• [^] # Re: Esperanto...

    Posté par . En réponse à la dépêche Est‐il démocratique, adapté et rentable que l’anglais soit la langue internationale ?. Évalué à 9.

    Bonjour Coid

    Étant espérantiste et programmeur, collaborateur occasionnel aux logiciels libres, permets-moi de répondre à tes questions au demeurant assez pertinentes.

    En ce qui me concerne ce n'est pas le fait qu'il soit le plus parlé que je mettrais en avant, précisément pour la raison que tu as évoquée. Si je soutiens l'espéranto plutôt que d'autres langues construites, c'est bien pour autre chose.

    Tout d'abord il faut mettre à part des langues qui n'ont pas été conçues pour cela : le Klingon, cité par un autre intervenant, ou les langues créées par Tolkien, sont de beaux exercices artistiques, intéressants pour ceux qui aiment les langues, mais je ne crois pas que leurs locuteurs aient eu un jour l'idée d'en faire des concurrents de l'espéranto. On pourrait sans doute leur demander mais je doute qu'ils aient changé d'avis sur ce point.

    Ensuite il y a quelques projets qui en effet sont concurrents de l'espéranto.
    Le volapük, cité plus haut, ne l'est plus vraiment: c'est un peu l'ancêtre, auquel on porte encore un intérêt historique. Mais arrivé moins de dix ans avant l'espéranto, il ne s'est pas fallu plus longtemps pour que tous ses partisans se tournent vers l'espéranto, bien plus facile et maniable. Ceux qui le parlent aujourd'hui sont surtout des historiens espérantistes.
    Parmi les vrais concurrents encore en vie, on trouve notamment interlingua et l'ido.

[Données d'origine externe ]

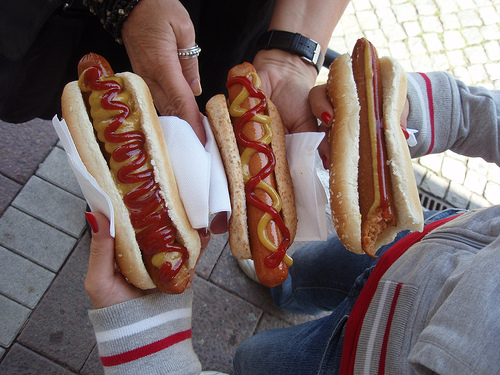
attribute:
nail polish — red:
[81, 210, 100, 238]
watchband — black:
[259, 22, 323, 65]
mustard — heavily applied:
[80, 76, 187, 268]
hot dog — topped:
[328, 35, 426, 259]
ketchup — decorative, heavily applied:
[84, 66, 189, 280]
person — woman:
[0, 0, 355, 194]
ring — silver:
[177, 44, 203, 61]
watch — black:
[253, 27, 326, 77]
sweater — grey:
[87, 71, 500, 374]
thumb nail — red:
[83, 211, 98, 233]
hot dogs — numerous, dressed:
[60, 38, 424, 295]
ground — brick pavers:
[2, 1, 499, 374]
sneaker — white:
[236, 257, 260, 283]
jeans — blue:
[234, 207, 473, 374]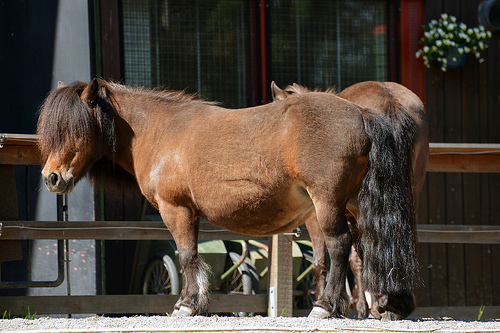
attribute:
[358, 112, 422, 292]
tail — black, long, large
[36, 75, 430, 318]
ponies — small, brown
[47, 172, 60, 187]
nostril — large, dark, round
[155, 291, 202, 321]
hoof — thick, large, grey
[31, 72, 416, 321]
horse — large, brown, hairy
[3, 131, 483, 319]
rail — large, wide, brown, wooden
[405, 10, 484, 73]
plant — large, leafy, green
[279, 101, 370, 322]
leg — large, thick, brown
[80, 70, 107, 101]
ear — large, pointy, brown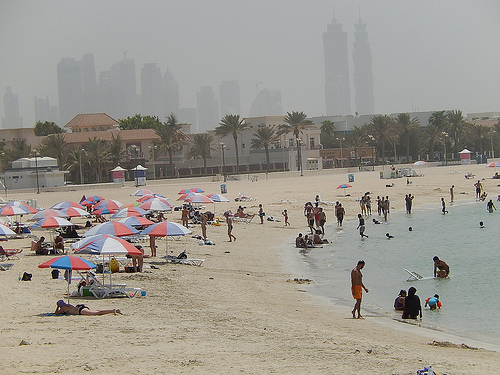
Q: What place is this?
A: It is a beach.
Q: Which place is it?
A: It is a beach.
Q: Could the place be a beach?
A: Yes, it is a beach.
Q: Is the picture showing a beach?
A: Yes, it is showing a beach.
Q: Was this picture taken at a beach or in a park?
A: It was taken at a beach.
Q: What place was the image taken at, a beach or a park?
A: It was taken at a beach.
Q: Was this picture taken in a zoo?
A: No, the picture was taken in a beach.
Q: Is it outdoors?
A: Yes, it is outdoors.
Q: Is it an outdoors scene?
A: Yes, it is outdoors.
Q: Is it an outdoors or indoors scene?
A: It is outdoors.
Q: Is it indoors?
A: No, it is outdoors.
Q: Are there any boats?
A: No, there are no boats.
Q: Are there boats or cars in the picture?
A: No, there are no boats or cars.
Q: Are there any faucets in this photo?
A: No, there are no faucets.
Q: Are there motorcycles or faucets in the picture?
A: No, there are no faucets or motorcycles.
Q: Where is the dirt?
A: The dirt is on the beach.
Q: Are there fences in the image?
A: No, there are no fences.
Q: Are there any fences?
A: No, there are no fences.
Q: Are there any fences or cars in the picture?
A: No, there are no fences or cars.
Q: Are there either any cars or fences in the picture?
A: No, there are no fences or cars.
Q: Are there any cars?
A: No, there are no cars.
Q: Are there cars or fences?
A: No, there are no cars or fences.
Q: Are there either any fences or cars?
A: No, there are no cars or fences.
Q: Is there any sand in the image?
A: Yes, there is sand.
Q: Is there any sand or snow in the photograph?
A: Yes, there is sand.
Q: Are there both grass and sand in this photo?
A: No, there is sand but no grass.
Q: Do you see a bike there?
A: No, there are no bikes.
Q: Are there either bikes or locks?
A: No, there are no bikes or locks.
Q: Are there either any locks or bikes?
A: No, there are no bikes or locks.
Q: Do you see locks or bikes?
A: No, there are no bikes or locks.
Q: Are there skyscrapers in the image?
A: Yes, there is a skyscraper.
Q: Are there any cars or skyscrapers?
A: Yes, there is a skyscraper.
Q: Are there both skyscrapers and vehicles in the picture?
A: No, there is a skyscraper but no vehicles.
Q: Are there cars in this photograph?
A: No, there are no cars.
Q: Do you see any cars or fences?
A: No, there are no cars or fences.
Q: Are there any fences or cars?
A: No, there are no cars or fences.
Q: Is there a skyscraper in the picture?
A: Yes, there is a skyscraper.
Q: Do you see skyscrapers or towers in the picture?
A: Yes, there is a skyscraper.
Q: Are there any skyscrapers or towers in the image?
A: Yes, there is a skyscraper.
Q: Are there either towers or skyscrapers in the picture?
A: Yes, there is a skyscraper.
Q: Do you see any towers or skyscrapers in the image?
A: Yes, there is a skyscraper.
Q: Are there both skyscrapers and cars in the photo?
A: No, there is a skyscraper but no cars.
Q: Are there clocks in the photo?
A: No, there are no clocks.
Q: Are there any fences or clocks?
A: No, there are no clocks or fences.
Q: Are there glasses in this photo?
A: No, there are no glasses.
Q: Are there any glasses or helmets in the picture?
A: No, there are no glasses or helmets.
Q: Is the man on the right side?
A: Yes, the man is on the right of the image.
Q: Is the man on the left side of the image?
A: No, the man is on the right of the image.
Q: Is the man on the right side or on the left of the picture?
A: The man is on the right of the image.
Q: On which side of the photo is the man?
A: The man is on the right of the image.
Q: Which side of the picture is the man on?
A: The man is on the right of the image.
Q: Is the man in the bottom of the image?
A: Yes, the man is in the bottom of the image.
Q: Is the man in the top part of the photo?
A: No, the man is in the bottom of the image.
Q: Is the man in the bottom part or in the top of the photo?
A: The man is in the bottom of the image.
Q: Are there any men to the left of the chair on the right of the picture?
A: Yes, there is a man to the left of the chair.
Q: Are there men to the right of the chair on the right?
A: No, the man is to the left of the chair.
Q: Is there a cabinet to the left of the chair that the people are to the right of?
A: No, there is a man to the left of the chair.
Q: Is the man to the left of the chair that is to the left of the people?
A: Yes, the man is to the left of the chair.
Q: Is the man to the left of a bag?
A: No, the man is to the left of the chair.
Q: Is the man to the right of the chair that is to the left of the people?
A: No, the man is to the left of the chair.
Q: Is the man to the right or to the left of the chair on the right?
A: The man is to the left of the chair.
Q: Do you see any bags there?
A: No, there are no bags.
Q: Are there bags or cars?
A: No, there are no bags or cars.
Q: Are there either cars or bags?
A: No, there are no bags or cars.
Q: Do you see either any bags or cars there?
A: No, there are no bags or cars.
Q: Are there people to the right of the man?
A: Yes, there are people to the right of the man.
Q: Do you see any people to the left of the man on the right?
A: No, the people are to the right of the man.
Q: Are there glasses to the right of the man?
A: No, there are people to the right of the man.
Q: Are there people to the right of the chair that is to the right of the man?
A: Yes, there are people to the right of the chair.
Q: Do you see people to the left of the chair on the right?
A: No, the people are to the right of the chair.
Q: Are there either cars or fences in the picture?
A: No, there are no cars or fences.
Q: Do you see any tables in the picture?
A: No, there are no tables.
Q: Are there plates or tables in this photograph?
A: No, there are no tables or plates.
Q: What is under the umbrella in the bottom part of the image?
A: The chairs are under the umbrella.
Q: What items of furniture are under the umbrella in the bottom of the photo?
A: The pieces of furniture are chairs.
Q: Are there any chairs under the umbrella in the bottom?
A: Yes, there are chairs under the umbrella.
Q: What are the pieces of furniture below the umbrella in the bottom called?
A: The pieces of furniture are chairs.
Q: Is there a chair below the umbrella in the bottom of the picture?
A: Yes, there are chairs below the umbrella.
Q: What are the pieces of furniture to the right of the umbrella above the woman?
A: The pieces of furniture are chairs.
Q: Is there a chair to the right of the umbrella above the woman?
A: Yes, there are chairs to the right of the umbrella.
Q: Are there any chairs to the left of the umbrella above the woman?
A: No, the chairs are to the right of the umbrella.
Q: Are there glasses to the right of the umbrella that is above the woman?
A: No, there are chairs to the right of the umbrella.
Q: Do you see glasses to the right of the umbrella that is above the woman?
A: No, there are chairs to the right of the umbrella.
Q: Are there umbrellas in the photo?
A: Yes, there is an umbrella.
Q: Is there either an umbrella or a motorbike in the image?
A: Yes, there is an umbrella.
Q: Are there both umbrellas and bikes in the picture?
A: No, there is an umbrella but no bikes.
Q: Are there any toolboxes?
A: No, there are no toolboxes.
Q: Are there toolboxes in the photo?
A: No, there are no toolboxes.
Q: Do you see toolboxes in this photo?
A: No, there are no toolboxes.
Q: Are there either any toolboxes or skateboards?
A: No, there are no toolboxes or skateboards.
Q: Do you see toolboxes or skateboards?
A: No, there are no toolboxes or skateboards.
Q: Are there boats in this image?
A: No, there are no boats.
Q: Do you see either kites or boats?
A: No, there are no boats or kites.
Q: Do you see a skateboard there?
A: No, there are no skateboards.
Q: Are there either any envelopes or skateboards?
A: No, there are no skateboards or envelopes.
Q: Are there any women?
A: Yes, there is a woman.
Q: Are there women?
A: Yes, there is a woman.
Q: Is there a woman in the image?
A: Yes, there is a woman.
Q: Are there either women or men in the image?
A: Yes, there is a woman.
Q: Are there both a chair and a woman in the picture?
A: Yes, there are both a woman and a chair.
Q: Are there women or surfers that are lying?
A: Yes, the woman is lying.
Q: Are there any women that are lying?
A: Yes, there is a woman that is lying.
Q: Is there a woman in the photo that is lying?
A: Yes, there is a woman that is lying.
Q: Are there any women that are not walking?
A: Yes, there is a woman that is lying.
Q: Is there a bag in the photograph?
A: No, there are no bags.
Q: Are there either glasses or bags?
A: No, there are no bags or glasses.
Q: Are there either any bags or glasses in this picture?
A: No, there are no bags or glasses.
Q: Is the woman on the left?
A: Yes, the woman is on the left of the image.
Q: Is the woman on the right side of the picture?
A: No, the woman is on the left of the image.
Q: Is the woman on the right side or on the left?
A: The woman is on the left of the image.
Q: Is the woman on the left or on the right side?
A: The woman is on the left of the image.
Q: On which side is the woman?
A: The woman is on the left of the image.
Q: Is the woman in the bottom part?
A: Yes, the woman is in the bottom of the image.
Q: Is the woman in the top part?
A: No, the woman is in the bottom of the image.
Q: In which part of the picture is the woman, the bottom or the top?
A: The woman is in the bottom of the image.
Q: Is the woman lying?
A: Yes, the woman is lying.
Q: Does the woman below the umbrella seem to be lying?
A: Yes, the woman is lying.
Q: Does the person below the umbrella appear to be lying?
A: Yes, the woman is lying.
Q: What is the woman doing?
A: The woman is lying.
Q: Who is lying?
A: The woman is lying.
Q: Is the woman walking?
A: No, the woman is lying.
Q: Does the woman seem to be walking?
A: No, the woman is lying.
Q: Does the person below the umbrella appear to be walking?
A: No, the woman is lying.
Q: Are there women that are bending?
A: No, there is a woman but she is lying.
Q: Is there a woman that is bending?
A: No, there is a woman but she is lying.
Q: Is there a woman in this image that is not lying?
A: No, there is a woman but she is lying.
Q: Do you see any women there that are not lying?
A: No, there is a woman but she is lying.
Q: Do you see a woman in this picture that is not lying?
A: No, there is a woman but she is lying.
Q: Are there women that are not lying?
A: No, there is a woman but she is lying.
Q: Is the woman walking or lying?
A: The woman is lying.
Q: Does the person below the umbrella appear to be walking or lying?
A: The woman is lying.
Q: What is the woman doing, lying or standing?
A: The woman is lying.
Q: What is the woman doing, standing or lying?
A: The woman is lying.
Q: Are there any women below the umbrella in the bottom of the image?
A: Yes, there is a woman below the umbrella.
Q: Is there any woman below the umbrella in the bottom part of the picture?
A: Yes, there is a woman below the umbrella.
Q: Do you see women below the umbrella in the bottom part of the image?
A: Yes, there is a woman below the umbrella.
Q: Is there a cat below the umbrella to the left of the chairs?
A: No, there is a woman below the umbrella.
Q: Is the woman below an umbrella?
A: Yes, the woman is below an umbrella.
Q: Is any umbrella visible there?
A: Yes, there is an umbrella.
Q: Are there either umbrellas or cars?
A: Yes, there is an umbrella.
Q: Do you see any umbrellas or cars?
A: Yes, there is an umbrella.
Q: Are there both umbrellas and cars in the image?
A: No, there is an umbrella but no cars.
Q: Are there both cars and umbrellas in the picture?
A: No, there is an umbrella but no cars.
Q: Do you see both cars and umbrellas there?
A: No, there is an umbrella but no cars.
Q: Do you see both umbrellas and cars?
A: No, there is an umbrella but no cars.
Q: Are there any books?
A: No, there are no books.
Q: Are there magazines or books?
A: No, there are no books or magazines.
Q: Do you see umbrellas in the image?
A: Yes, there is an umbrella.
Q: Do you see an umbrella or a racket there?
A: Yes, there is an umbrella.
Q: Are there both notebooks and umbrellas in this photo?
A: No, there is an umbrella but no notebooks.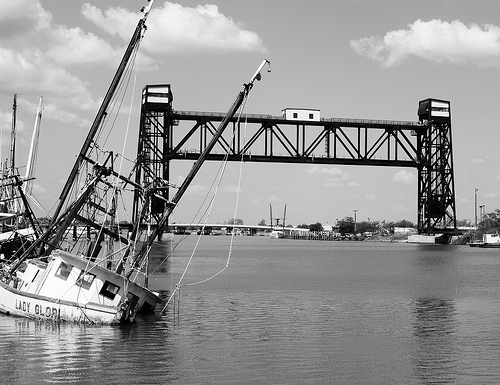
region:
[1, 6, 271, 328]
broken ship half under water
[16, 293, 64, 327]
Boat is named lady glori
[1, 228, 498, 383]
water is dark and calm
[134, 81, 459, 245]
boat pier and crane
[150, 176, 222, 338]
Ropes dragging in water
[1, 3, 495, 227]
sky is light and few clouds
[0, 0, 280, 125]
clouds are white and fluffy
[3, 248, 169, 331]
boats are white with windows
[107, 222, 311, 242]
bridge in background skyline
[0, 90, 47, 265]
boat behind the broken boat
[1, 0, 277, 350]
The ship is sinking.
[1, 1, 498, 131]
White clouds in sky.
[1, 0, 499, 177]
White clouds are puffy.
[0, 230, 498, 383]
The water is calm.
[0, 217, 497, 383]
The water is serene.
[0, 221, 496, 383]
The water is tranquil.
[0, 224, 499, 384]
The water is sedate.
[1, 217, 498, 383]
The water is ripply.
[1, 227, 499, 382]
The water is pleasant.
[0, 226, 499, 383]
The water is subdued.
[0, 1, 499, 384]
calm clear water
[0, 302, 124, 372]
shadow of boat in water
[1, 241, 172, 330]
front boat looks about to sink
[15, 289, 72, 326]
Lady Glory written on side of boat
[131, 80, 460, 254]
Tall black iron bridge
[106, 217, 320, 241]
white bridge in background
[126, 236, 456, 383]
shadow of black bridge in water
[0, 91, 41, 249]
second boat tipped opposite direction of first boat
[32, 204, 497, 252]
view of trees in background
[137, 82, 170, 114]
black stripe in center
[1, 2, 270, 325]
sinking white fishing boat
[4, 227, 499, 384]
calm glassy water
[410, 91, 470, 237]
black metal framed tower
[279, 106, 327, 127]
small white watch building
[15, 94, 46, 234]
white sail boat mast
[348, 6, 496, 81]
puffy white cloud in the sky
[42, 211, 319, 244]
long bridge in the distance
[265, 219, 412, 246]
distant river bank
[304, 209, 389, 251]
small grouping of several trees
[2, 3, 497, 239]
mostly clear sky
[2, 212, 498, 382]
THE WATER REFLECTS THE TOWERS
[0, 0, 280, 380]
THE BOAT IS SINKING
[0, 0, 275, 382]
THE BOAT IS TILTED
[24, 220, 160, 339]
THE BOAT HAS WINDOWS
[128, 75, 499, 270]
THE TOWERS ARE METAL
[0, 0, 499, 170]
THE SKY HAS CLOUDS IN IT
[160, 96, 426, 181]
THE BRIDGE HAS PEOPLE ON IT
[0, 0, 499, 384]
THE IMAGE IS BLACK AND WHITE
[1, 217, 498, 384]
THE WATER IS CLEAR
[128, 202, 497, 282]
THE SHORE HAS TREES ON IT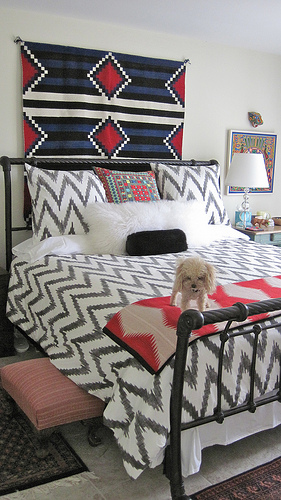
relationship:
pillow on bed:
[19, 160, 109, 245] [5, 160, 279, 494]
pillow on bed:
[150, 156, 226, 226] [5, 160, 279, 494]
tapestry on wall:
[18, 36, 190, 226] [1, 1, 280, 277]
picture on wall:
[226, 130, 277, 193] [0, 2, 278, 234]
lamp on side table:
[225, 149, 273, 228] [234, 222, 280, 241]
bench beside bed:
[0, 354, 107, 463] [25, 159, 280, 436]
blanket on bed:
[6, 238, 280, 477] [5, 160, 279, 494]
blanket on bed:
[102, 275, 279, 375] [5, 160, 279, 494]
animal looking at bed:
[169, 257, 217, 312] [5, 160, 279, 494]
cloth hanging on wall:
[14, 37, 189, 229] [1, 1, 280, 277]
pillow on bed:
[152, 160, 227, 226] [5, 160, 279, 494]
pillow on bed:
[93, 166, 156, 204] [5, 160, 279, 494]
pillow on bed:
[24, 160, 109, 245] [5, 160, 279, 494]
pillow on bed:
[124, 229, 188, 256] [5, 160, 279, 494]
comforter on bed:
[6, 238, 280, 479] [5, 160, 279, 494]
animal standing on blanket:
[169, 257, 217, 312] [102, 275, 279, 375]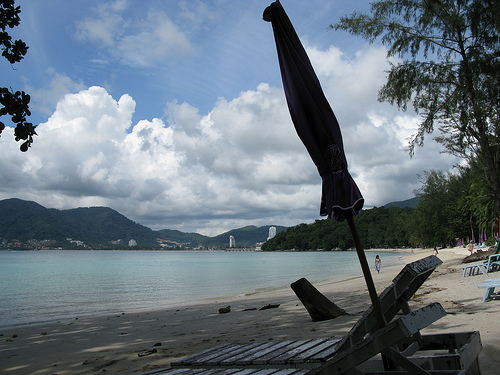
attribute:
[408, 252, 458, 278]
handle — pictured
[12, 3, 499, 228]
sky — blue, white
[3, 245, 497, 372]
sand — brown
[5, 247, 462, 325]
water — white, blue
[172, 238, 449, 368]
chair — wooden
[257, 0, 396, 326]
umbrella — folded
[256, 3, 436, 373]
umbrella — tall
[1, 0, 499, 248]
leaves — green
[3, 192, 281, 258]
mountain — large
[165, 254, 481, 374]
chair — wood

Le premier correspond à une approche radicalement différente sur le plan linguistique: se rapprocher au maximum des langues européennes existantes pour être plus facile. Le problème étant que "plus facile", il l'est peut-être pour un français ou un anglais, mais certainement pas pour un chinois ou un japonais. C'est là la grande force de l'espéranto par rapport à ses concurrents: il reste relativement abordable pour un asiatique ou un hongrois, car si son vocabulaire est principalement indo-européen, sa grammaire ne l'est pas du tout. Au contraire d'interlingua et aussi des diverses tentatives de réforme de l'espéranto (l'ido en est une, de même que celle proposée par Zamenhof en 1894), qui toutes deux sont clairement influencées par les langues européennes: elles peuvent donc paraître plus simples pour un français, mais c'est tout le contraire pour le reste du monde.

    C'est pourquoi, si on se place sur une perspective mondiale plutôt qu'européenne, l'espéranto, sans être parfait, est actuellement le meilleur compromis connu.

    Voila, j'ai essayé de faire le plus court possible parce que nous ne sommes peut-être pas au meilleur endroit pour avoir une telle discussion mais je reste ouvert au débat.